But “Iron Man 3” manages to do what might have been impossible: Follow a blockbuster, multi-superhero movie with a story that’s smaller in scale and personal for its protagonists. But still loaded with action and humor.
Spoilers ahead, but I’ll warn you when we get to them.
As anyone bothering to read this knows, “Iron Man 3” finds Tony Stark suffering from PTSD after the events of “The Avengers.” Even as he is paralyzed by anxiety attacks, Stark tinkers with a new type of armor and confronts a new enemy, a TV-savvy terrorist known as the Mandarin.
Along the way, we find out about some of the people that pre-Iron Man Tony Stark met and abandoned along the way, as Stark finds that his past can come back to confront him as surely as an invading alien army.
Maybe there was a little too much effort to make “Iron Man 3” a stand-alone. There was a mention of SHIELD and, yes, I enjoyed the references to the events of “The Avengers.” But I think I wished for a little more Marvel movie universe continuity. The post-credits stinger was a pleasant exception, however, to the lack of shared Marvel movie goodness. I’ll get to that in a minute.
Some fans have expressed surprise at the way the movie depicts Mandarin, Iron Man’s best-known enemy from the comics, here played by Ben Kingsley. I don’t have any qualms about the turns of the plot. The comics were the comics and the movie is the movie.

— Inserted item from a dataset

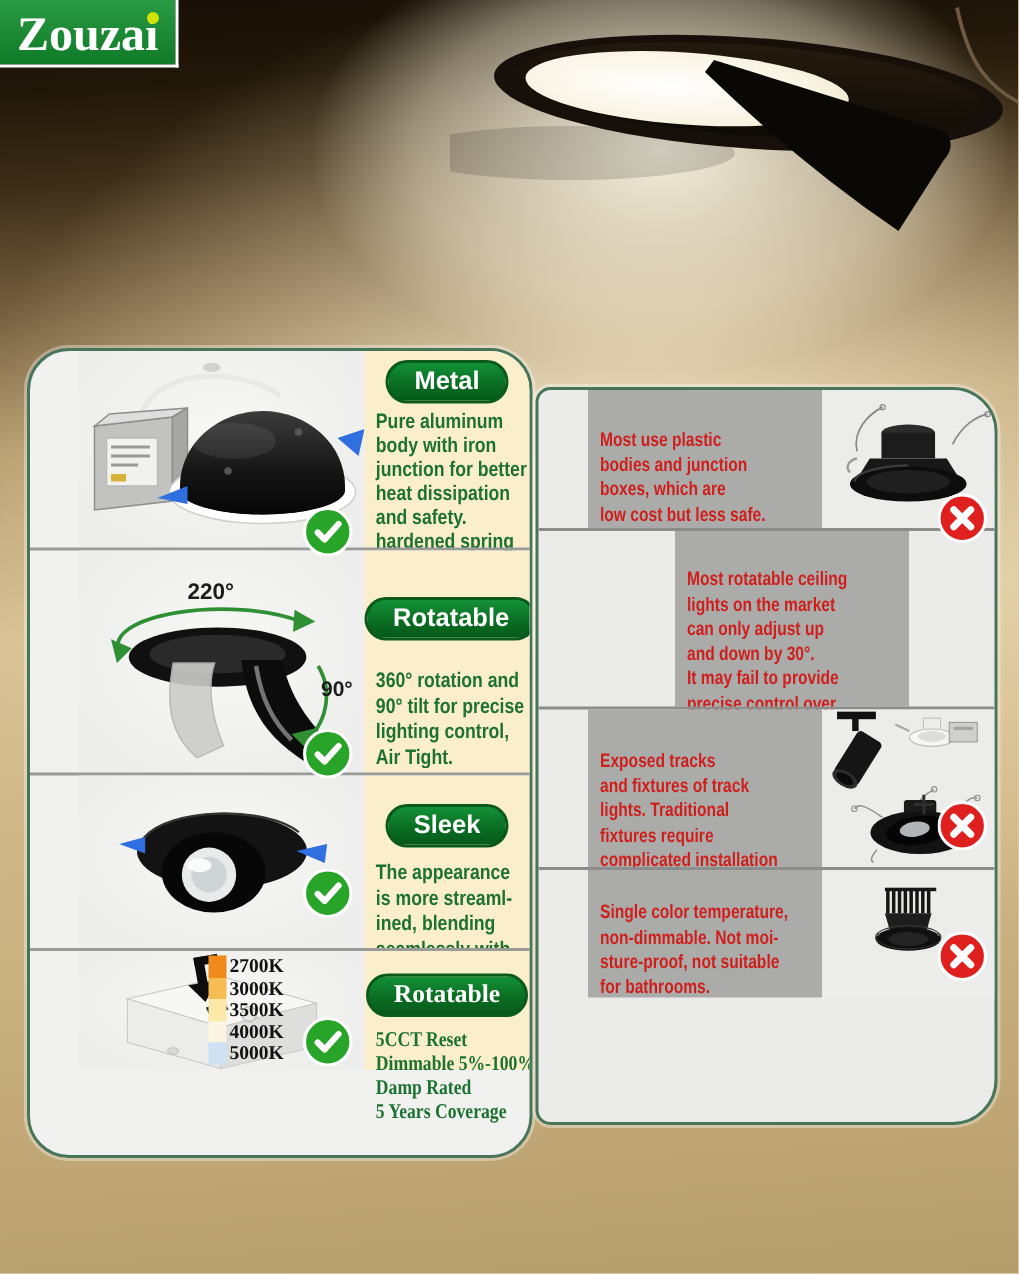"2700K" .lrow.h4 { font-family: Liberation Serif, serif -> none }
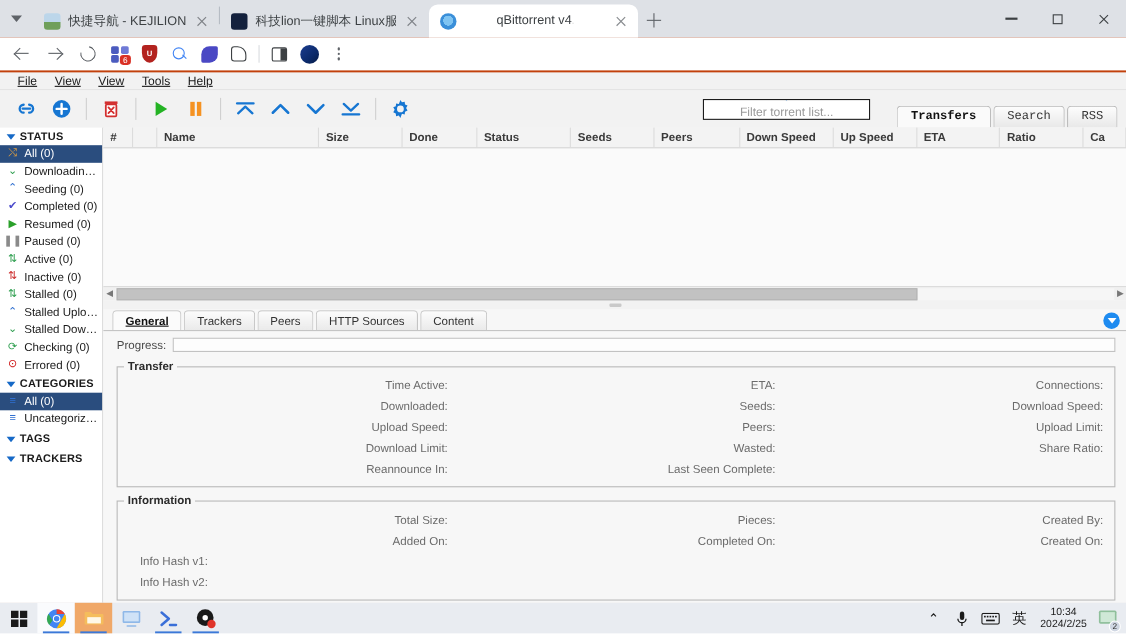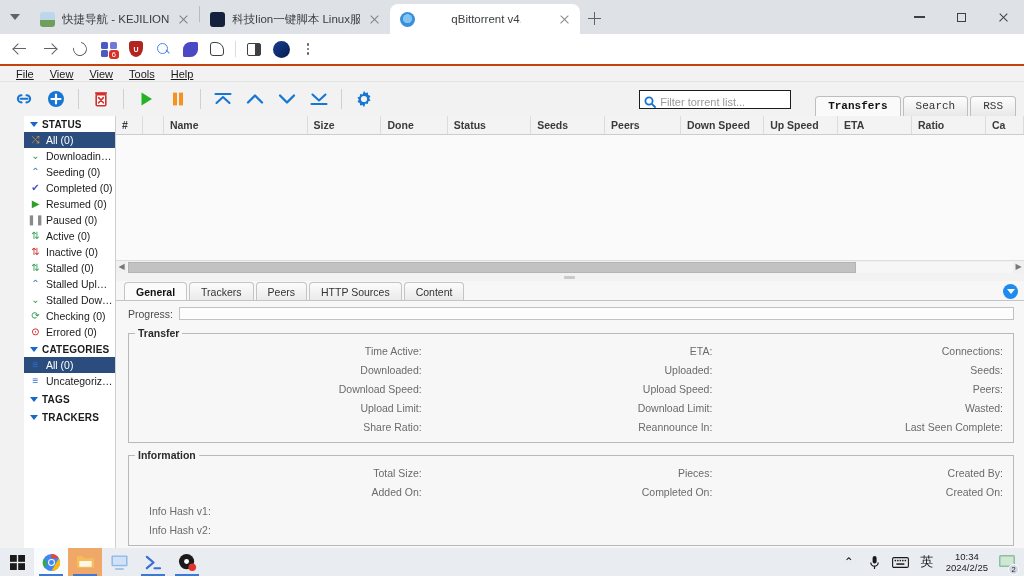"Filter torrent list..." .filterbox { align-items: flex-end -> center; flex-direction: none -> column }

In addition to the new players, Tony’s supporting characters are all here and, for the most part, get good roles. Don Cheadle, who joined the series in “Iron Man 2” as Tony’s longtime friend James Rhodes – known as the armored hero War Machine – has what’s probably the meatiest role. Co-writer/director Shane Black – who wrote the classic action movie “Lethal Weapon,” turns a couple of sequences into a “buddy cop” movie, notably later sequences with Tony and Rhodey out of armor but still taking on the bad guys.
And there’s a lengthy and greatly enjoyable sequence in the middle of the movie when Tony teams up with a youngster played to great effect by young actor Ty Simpkins. Tony’s caustic treatment of the boy more than offsets any hint of treacle.
Random observations:
The movie did fool me (spoiler here) about the fate of Pepper Potts. For a little while.
The end credits, with scenes from all three movies set to a hard-driving tune, seem like the credits for some forgotten 70s “Iron Man” TV show.
And here’s the end-credits spoiler if you haven’t seen the movie yet: Mark Ruffalo does indeed show up as Bruce Banner. It turns out that Tony’s recounting of events that frames the movie is for the benefit of Bruce Banner. The comrades-in-science left together at the end of last year’s “The Avengers” and fans have been wanting more of the pairing. As post-credits stingers go, it was the rare instance that didn’t advance the story toward the next Marvel movie but established, like Marvel Comics always did, that this is a shared Marvel universe.
Related observation: For a comic book fan all grown up, seeing trailers for movies featuring Thor, Wolverine and Superman before an Iron Man movie is more than a little mind-boggling.
In some ways, “Iron Man 3” feels like the finale of the series. It is, in reality, the first movie in Marvel’s planned Phase 2, a series that culminates in the “Avengers” sequel in 2015. There’s a sense of finality about the movie however. If this was the last “Iron Man” movie or the last featuring Downey, it wouldn’t be a bad exit.